§ Instructions for the task:
Skipping any pictures, give all of the records below again exactly.

*** Data shown ***

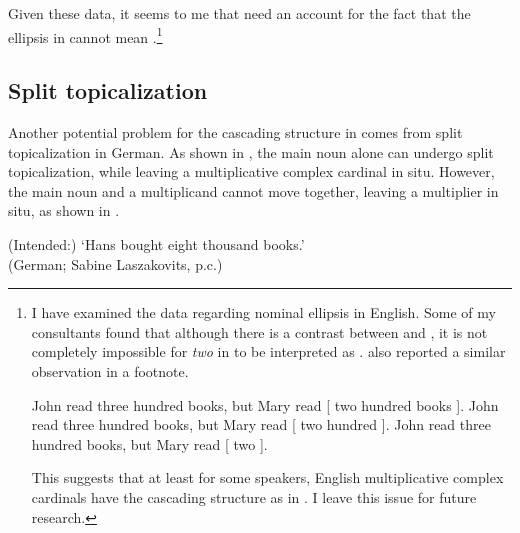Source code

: \documentclass[output=paper]{langscibook}
\begin{document}
\noindent Given these data, it seems to me that \citet{IoninMatushansky2018} need an account for the fact that the ellipsis in  cannot mean .\footnote{I have examined the data regarding nominal ellipsis in English. Some of my consultants found that although there is a contrast between  and , it is not completely impossible for \textit{two} in  to be interpreted as . \citet[338]{IoninMatushansky2006} also reported a similar observation in a footnote. 

\ea\label{tat:elli}
\ea John read three hundred books, but Mary read [ two hundred books ].
\ex\label{tat:ellib} John read three hundred books, but Mary read [ two hundred ].
\ex\label{tat:ellic} John read three hundred books, but Mary read [ two ].
\z\z

\noindent This suggests that at least for some speakers, English multiplicative complex cardinals have the cascading structure as in . I leave this issue for future research.}

\subsection{Split topicalization}\label{tat:sec:top}
Another potential problem for the cascading structure in  comes from split topicalization in German. As shown in , the main noun alone can undergo split topicalization, while leaving a multiplicative complex cardinal in situ. However, the main noun and a multiplicand cannot move together, leaving a multiplier in situ, as shown in .
 
\ea\label{tat:top}
\z
\glt (Intended:) `Hans bought eight thousand books.' 
     \\\hfill(German; Sabine Laszakovits, p.c.)
 \z
\end{document}
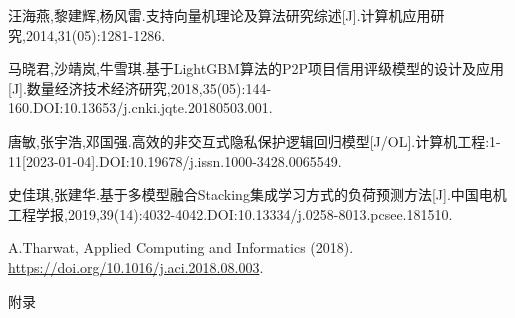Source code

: \documentclass{MathorCupmodeling}
\begin{document}
\begin{spacing}{1.08}
\begin{thebibliography}{99}
	汪海燕,黎建辉,杨风雷.支持向量机理论及算法研究综述[J].计算机应用研究,2014,31(05):1281-1286.

	马晓君,沙靖岚,牛雪琪.基于LightGBM算法的P2P项目信用评级模型的设计及应用[J].数量经济技术经济研究,2018,35(05):144-160.DOI:10.13653/j.cnki.jqte.20180503.001.

	唐敏,张宇浩,邓国强.高效的非交互式隐私保护逻辑回归模型[J/OL].计算机工程:1-11[2023-01-04].DOI:10.19678/j.issn.1000-3428.0065549.

	史佳琪,张建华.基于多模型融合Stacking集成学习方式的负荷预测方法[J].中国电机工程学报,2019,39(14):4032-4042.DOI:10.13334/j.0258-8013.pcsee.181510.


	A.Tharwat, Applied Computing and Informatics (2018). \url{https://doi.org/10.1016/j.aci.2018.08.003}.

	\end{thebibliography}
	\end{spacing}
	\newpage


	\begin{center}
		\heiti{} 附\hspace{2pc}录
	\end{center}
\end{document}

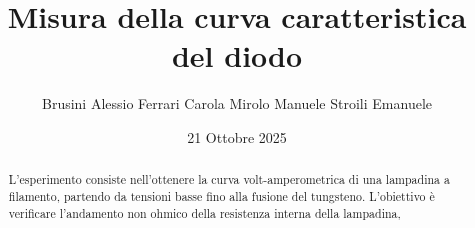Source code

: \documentclass[10pt,twocolumn]{article}
\begin{document}
\justifying
	\title{\textbf{Misura della curva caratteristica del diodo}}
	\author{Brusini Alessio \hspace{0.7cm} Ferrari Carola \hspace{0.7cm} Mirolo Manuele \hspace{0.7cm} Stroili Emanuele}
	\date{21 Ottobre 2025}
	\maketitle
	\onecolumn
	\tableofcontents
\vspace{3cm}
	\begin{abstract}
		\centering
		\large
    L'esperimento consiste nell'ottenere la curva volt-amperometrica di una 
    lampadina a filamento, partendo da tensioni basse fino alla fusione del 
    tungsteno. L'obiettivo è verificare l'andamento non ohmico della resistenza
    interna della lampadina, 
       
	\end{abstract}

	\newpage
\restoregeometry
\twocolumn
\end{document}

***

§ Solution for this exercise:
Source code

: \documentclass[output=paper]{langscibook}
\begin{document}
\noindent Given these data, it seems to me that \citet{IoninMatushansky2018} need an account for the fact that the ellipsis in  cannot mean .\footnote{I have examined the data regarding nominal ellipsis in English. Some of my consultants found that although there is a contrast between  and , it is not completely impossible for \textit{two} in  to be interpreted as . \citet[338]{IoninMatushansky2006} also reported a similar observation in a footnote. 

\ea\label{tat:elli}
\ea John read three hundred books, but Mary read [ two hundred books ].
\ex\label{tat:ellib} John read three hundred books, but Mary read [ two hundred ].
\ex\label{tat:ellic} John read three hundred books, but Mary read [ two ].
\z\z

\noindent This suggests that at least for some speakers, English multiplicative complex cardinals have the cascading structure as in . I leave this issue for future research.}

\subsection{Split topicalization}\label{tat:sec:top}
Another potential problem for the cascading structure in  comes from split topicalization in German. As shown in , the main noun alone can undergo split topicalization, while leaving a multiplicative complex cardinal in situ. However, the main noun and a multiplicand cannot move together, leaving a multiplier in situ, as shown in .
 
\ea\label{tat:top}
\z
\glt (Intended:) `Hans bought eight thousand books.' 
     \\\hfill(German; Sabine Laszakovits, p.c.)
 \z
\end{document}
Source code

: \documentclass{MathorCupmodeling}
\begin{document}
\begin{spacing}{1.08}
\begin{thebibliography}{99}
	汪海燕,黎建辉,杨风雷.支持向量机理论及算法研究综述[J].计算机应用研究,2014,31(05):1281-1286.

	马晓君,沙靖岚,牛雪琪.基于LightGBM算法的P2P项目信用评级模型的设计及应用[J].数量经济技术经济研究,2018,35(05):144-160.DOI:10.13653/j.cnki.jqte.20180503.001.

	唐敏,张宇浩,邓国强.高效的非交互式隐私保护逻辑回归模型[J/OL].计算机工程:1-11[2023-01-04].DOI:10.19678/j.issn.1000-3428.0065549.

	史佳琪,张建华.基于多模型融合Stacking集成学习方式的负荷预测方法[J].中国电机工程学报,2019,39(14):4032-4042.DOI:10.13334/j.0258-8013.pcsee.181510.


	A.Tharwat, Applied Computing and Informatics (2018). \url{https://doi.org/10.1016/j.aci.2018.08.003}.

	\end{thebibliography}
	\end{spacing}
	\newpage


	\begin{center}
		\heiti{} 附\hspace{2pc}录
	\end{center}
\end{document}

Source code

: \documentclass[10pt,twocolumn]{article}
\begin{document}
\justifying
	\title{\textbf{Misura della curva caratteristica del diodo}}
	\author{Brusini Alessio \hspace{0.7cm} Ferrari Carola \hspace{0.7cm} Mirolo Manuele \hspace{0.7cm} Stroili Emanuele}
	\date{21 Ottobre 2025}
	\maketitle
	\onecolumn
	\tableofcontents
\vspace{3cm}
	\begin{abstract}
		\centering
		\large
    L'esperimento consiste nell'ottenere la curva volt-amperometrica di una 
    lampadina a filamento, partendo da tensioni basse fino alla fusione del 
    tungsteno. L'obiettivo è verificare l'andamento non ohmico della resistenza
    interna della lampadina, 
       
	\end{abstract}

	\newpage
\restoregeometry
\twocolumn
\end{document}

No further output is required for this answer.